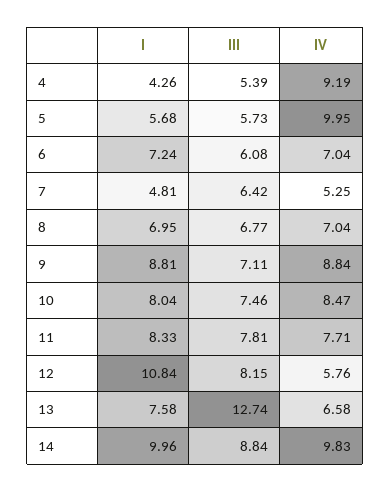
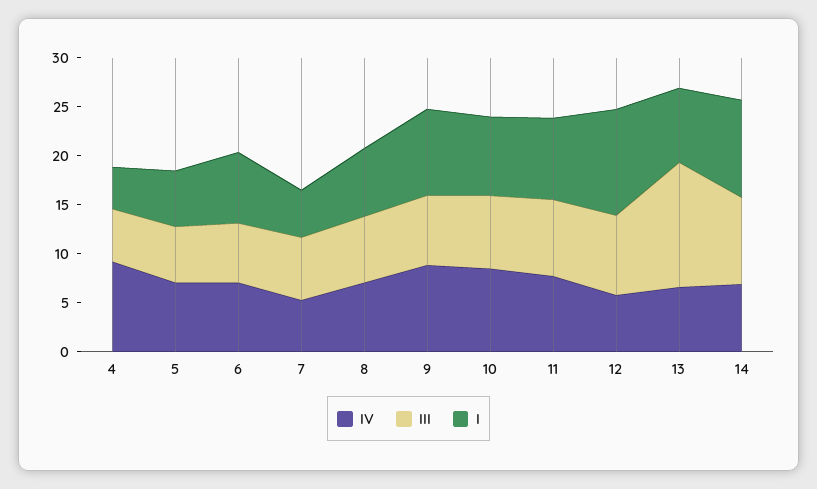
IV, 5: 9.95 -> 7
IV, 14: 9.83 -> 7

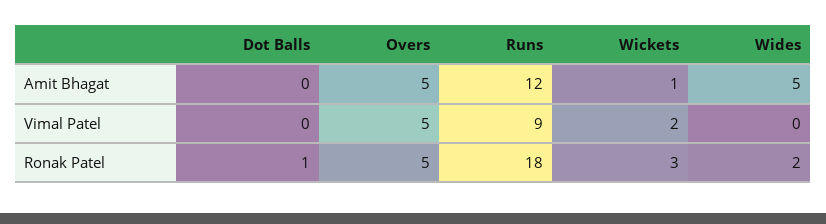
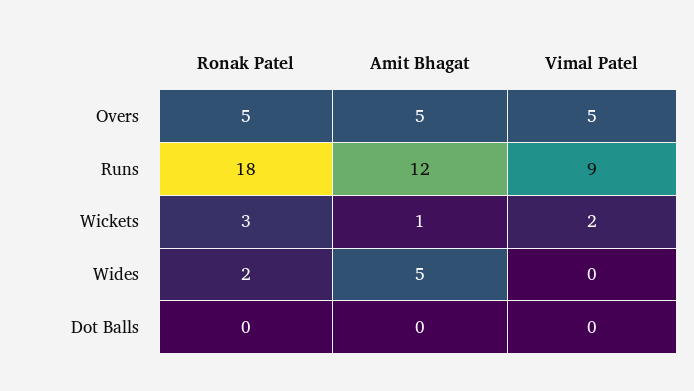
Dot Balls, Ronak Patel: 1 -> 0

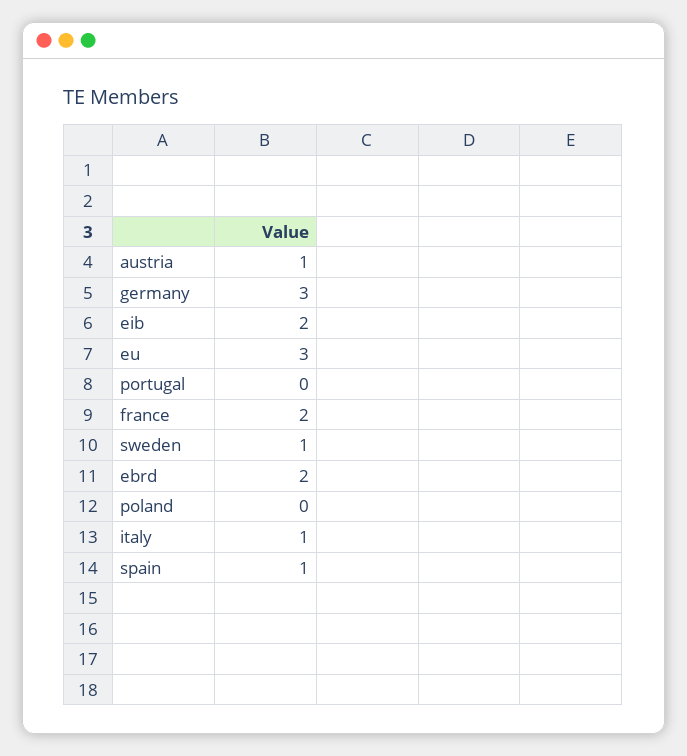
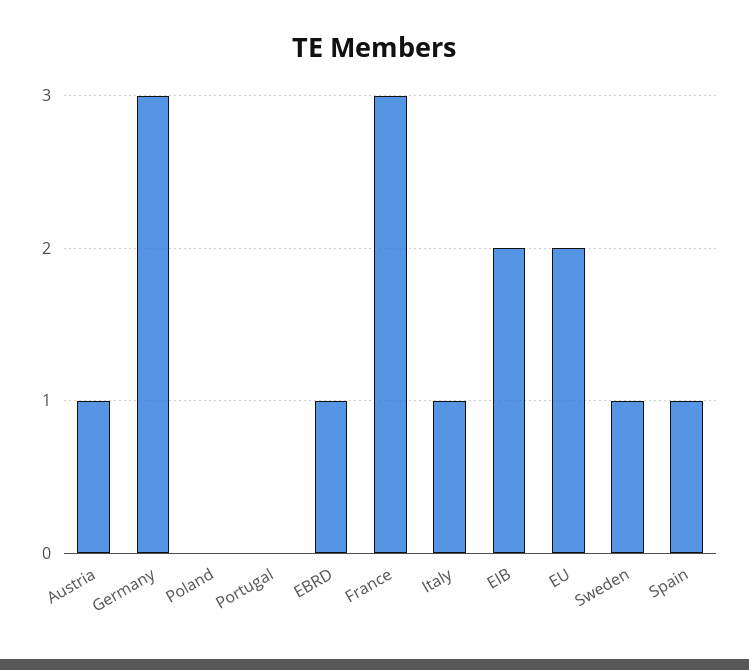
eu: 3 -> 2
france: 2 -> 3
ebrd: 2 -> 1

* _Exercise_:
Since the copy should hold text only, set down each record exactly and leave the pictures out.

* _Final answer_:
IV, 5: 9.95 -> 7
IV, 14: 9.83 -> 7

Dot Balls, Ronak Patel: 1 -> 0

eu: 3 -> 2
france: 2 -> 3
ebrd: 2 -> 1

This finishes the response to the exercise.